Cleaning your NES cartridges = no more glitchy gaming!

This week I’ve been busy learning how to thoroughly clean my old NES games, and after learning and experimenting I’ve been busy thoroughly cleaning all my NES games.. I’ve only gone through one out of the 7 boxes so far >_<

Here’s some advice for those of you who still are in possession of your old Nintendo Entertainment System and wish to re-visit you old games without having to huff ‘n’puff and jiggle your way to being able to play!

  • First of all you have to purchase a special NES cartridge screw-thingy, these can be bought online and really cheap. I got mine from a Swedish site called nesconnector for only 69 SEK (approximately 10 USD). This is needed to open the special screws on the back of your cartridge.
  • Open up the back lid of the cartridge, and lift up the circuit board carefully, avoid touching the surfaces and hold it steadily by gripping the sides.
  • Here is where it got tricky for me, I watched a video on youtube where they used some polish cream by an american brand to clean the connectors, but I couldn’t translate that into a corresponding Swedish product. However, after talking to three different stores in my hometown, the jewelry store finally suggested a polishing cloth since it’s a dry way of polishing without getting water on the circuit board. The polishing cloth is impregnated with some kind of gold polish, but nothing that hurts the connectors. Now rub both sides of the golden connectors on the bottom of the circuit board (try avoiding touching other things on it) and rub until there’s no more black coming off on the cloth.
  • After this you insert the circuit board in the same place you removed it from, and close of the cartridge and screw it back together. Easy peasy! =D I’ve even gotten a few games to work that previously didn’t! ^_^

Now go have yourself a nostalgic trip and play some Super Mario! ^_^

8 thoughts on “Cleaning your NES cartridges = no more glitchy gaming!

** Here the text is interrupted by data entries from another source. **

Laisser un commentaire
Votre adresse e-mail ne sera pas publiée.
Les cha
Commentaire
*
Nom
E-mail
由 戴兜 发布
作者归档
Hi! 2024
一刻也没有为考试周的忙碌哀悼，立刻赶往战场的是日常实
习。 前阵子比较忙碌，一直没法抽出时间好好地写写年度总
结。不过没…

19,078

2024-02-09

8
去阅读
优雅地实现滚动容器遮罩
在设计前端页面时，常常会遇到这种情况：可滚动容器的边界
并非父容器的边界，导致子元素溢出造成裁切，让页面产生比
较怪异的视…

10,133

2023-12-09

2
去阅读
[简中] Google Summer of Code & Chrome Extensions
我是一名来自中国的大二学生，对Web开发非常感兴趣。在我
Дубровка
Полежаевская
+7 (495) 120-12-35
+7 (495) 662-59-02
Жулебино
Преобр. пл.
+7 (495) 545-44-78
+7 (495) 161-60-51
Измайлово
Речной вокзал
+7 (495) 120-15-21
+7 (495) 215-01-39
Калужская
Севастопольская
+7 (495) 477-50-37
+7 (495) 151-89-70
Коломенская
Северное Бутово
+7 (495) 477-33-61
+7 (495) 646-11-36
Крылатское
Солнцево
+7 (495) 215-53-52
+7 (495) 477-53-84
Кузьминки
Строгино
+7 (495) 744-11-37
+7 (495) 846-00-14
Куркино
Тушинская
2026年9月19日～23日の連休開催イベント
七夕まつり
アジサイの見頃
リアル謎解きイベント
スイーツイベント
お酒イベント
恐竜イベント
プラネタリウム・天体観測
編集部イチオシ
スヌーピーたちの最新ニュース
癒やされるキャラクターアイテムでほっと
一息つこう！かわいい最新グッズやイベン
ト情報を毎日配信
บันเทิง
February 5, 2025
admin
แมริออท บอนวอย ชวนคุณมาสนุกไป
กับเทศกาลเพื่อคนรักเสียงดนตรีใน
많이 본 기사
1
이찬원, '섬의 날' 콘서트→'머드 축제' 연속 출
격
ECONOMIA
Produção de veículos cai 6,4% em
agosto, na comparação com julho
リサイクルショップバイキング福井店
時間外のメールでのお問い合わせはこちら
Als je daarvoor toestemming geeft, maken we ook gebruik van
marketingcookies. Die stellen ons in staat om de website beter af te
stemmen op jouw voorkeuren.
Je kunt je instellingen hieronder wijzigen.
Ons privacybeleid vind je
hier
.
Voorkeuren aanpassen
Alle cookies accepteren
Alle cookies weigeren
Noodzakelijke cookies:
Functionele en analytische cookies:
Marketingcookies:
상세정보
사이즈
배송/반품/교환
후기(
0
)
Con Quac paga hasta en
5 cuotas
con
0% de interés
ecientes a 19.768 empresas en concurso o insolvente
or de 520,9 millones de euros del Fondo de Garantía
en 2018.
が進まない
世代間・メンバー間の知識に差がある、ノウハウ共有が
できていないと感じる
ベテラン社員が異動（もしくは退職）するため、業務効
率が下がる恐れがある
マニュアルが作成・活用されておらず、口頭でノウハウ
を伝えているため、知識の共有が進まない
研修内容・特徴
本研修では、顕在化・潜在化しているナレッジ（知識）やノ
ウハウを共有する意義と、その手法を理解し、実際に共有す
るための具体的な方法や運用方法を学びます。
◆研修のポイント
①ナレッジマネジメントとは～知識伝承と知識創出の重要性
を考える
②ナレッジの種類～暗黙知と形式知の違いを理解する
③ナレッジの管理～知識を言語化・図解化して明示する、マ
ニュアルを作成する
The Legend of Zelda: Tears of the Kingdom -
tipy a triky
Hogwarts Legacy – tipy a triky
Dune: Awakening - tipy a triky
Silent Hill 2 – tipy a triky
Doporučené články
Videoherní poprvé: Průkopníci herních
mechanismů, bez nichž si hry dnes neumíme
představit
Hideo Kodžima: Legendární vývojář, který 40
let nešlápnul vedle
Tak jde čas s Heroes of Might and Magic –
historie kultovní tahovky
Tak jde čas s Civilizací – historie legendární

    • yup a waste of space.. however some circuit boards are twice as big as the one you see in these pictures, but it’s still not filling up the hollow cartridge…
      and some games had batteries inside for save functions, but I bet they don’t take up much space either.. I’ll have to go check! ^_^
      /mE

  1. As an electronics engineer I can tell you that another safe way to achieve this is simply using a pencil rubber. The lent on the cloth is really bad for electronics, and the rubber can be easily blown away while the lent can get tricky. Good post!